American Chemical Society
ci900464s_si_001.pdf (235.38 kB)

Drug- and Lead-likeness, Target Class, and Molecular Diversity Analysis of 7.9 Million Commercially Available Organic Compounds Provided by 29 Suppliers

Download (235.38 kB)
journal contribution
posted on 2010-04-26, 00:00 authored by Alexander Chuprina, Oleg Lukin, Robert Demoiseaux, Alexander Buzko, Alexander Shivanyuk
A database of 7.9 million compounds commercially available from 29 suppliers in 2008−2009 was assembled and analyzed. 5.2 million structures of this database were identified to be unique and were subjected to an assessment of physical and biological properties and estimation of molecular diversity. The rules of Lipinski and Veber were applied to the molecular weight, the calculated water/n-octanol partition coefficients (Clog P), the calculated aqueous solubility (log S), the numbers of hydrogen-bond donors and acceptors, and the calculated Caco-2 membrane permeability to identify the drug-like compounds, whereas the toxicity/reactivity filters were used to remove the structures with biologically undesired functional groups.
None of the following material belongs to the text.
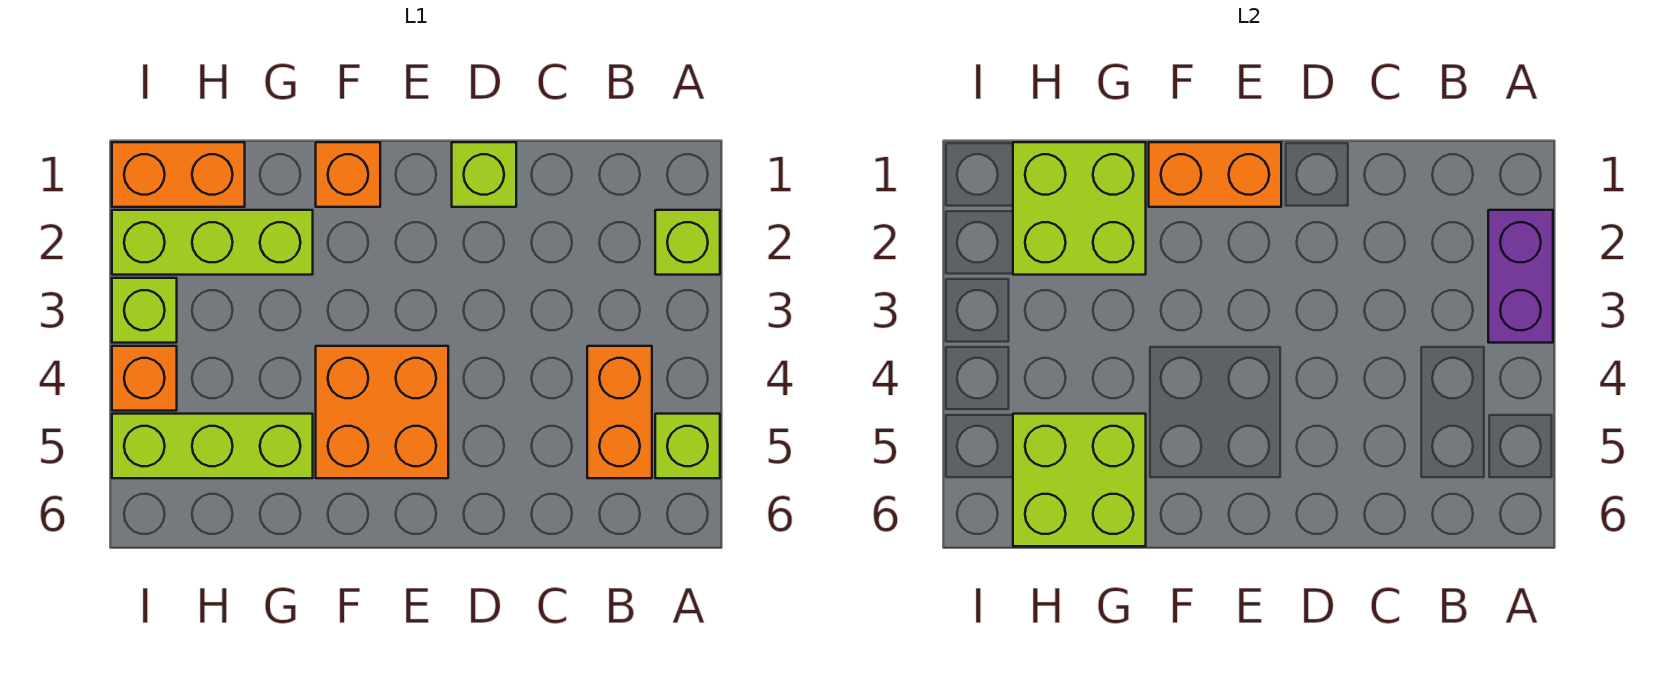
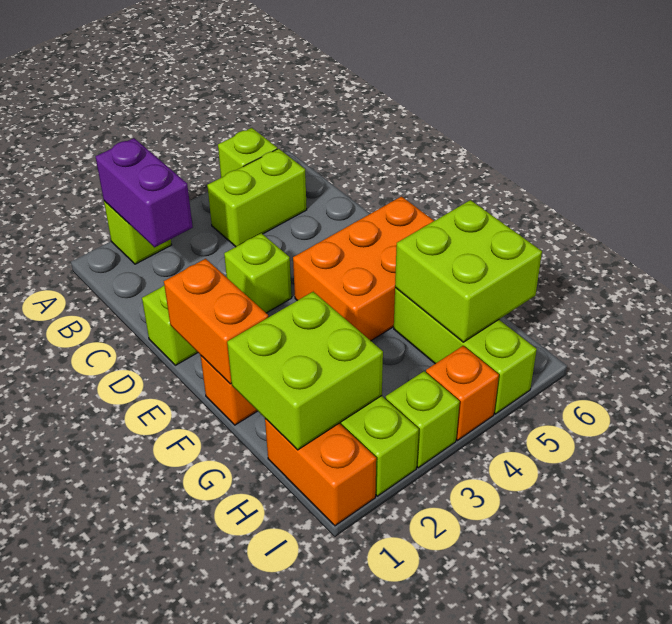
purple brick A2:A3 level 2 -> purple brick A2:B2 level 2
orange brick B4:B5 level 1 -> lime brick B4:B5 level 1
none -> lime brick D3 level 1
orange brick E4:F5 level 1 -> orange brick E4:F6 level 1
This filtering resulted in 2.0 million (39%) structures perfectly suitable for high-throughput screening of biological activity. Modified filters applied to identify lead-like structures revealed that 16% of the unique compounds could be potential leads. Assessment of the biological activities, the analysis of diversity, and the sizes of exclusive sets of compounds are presented.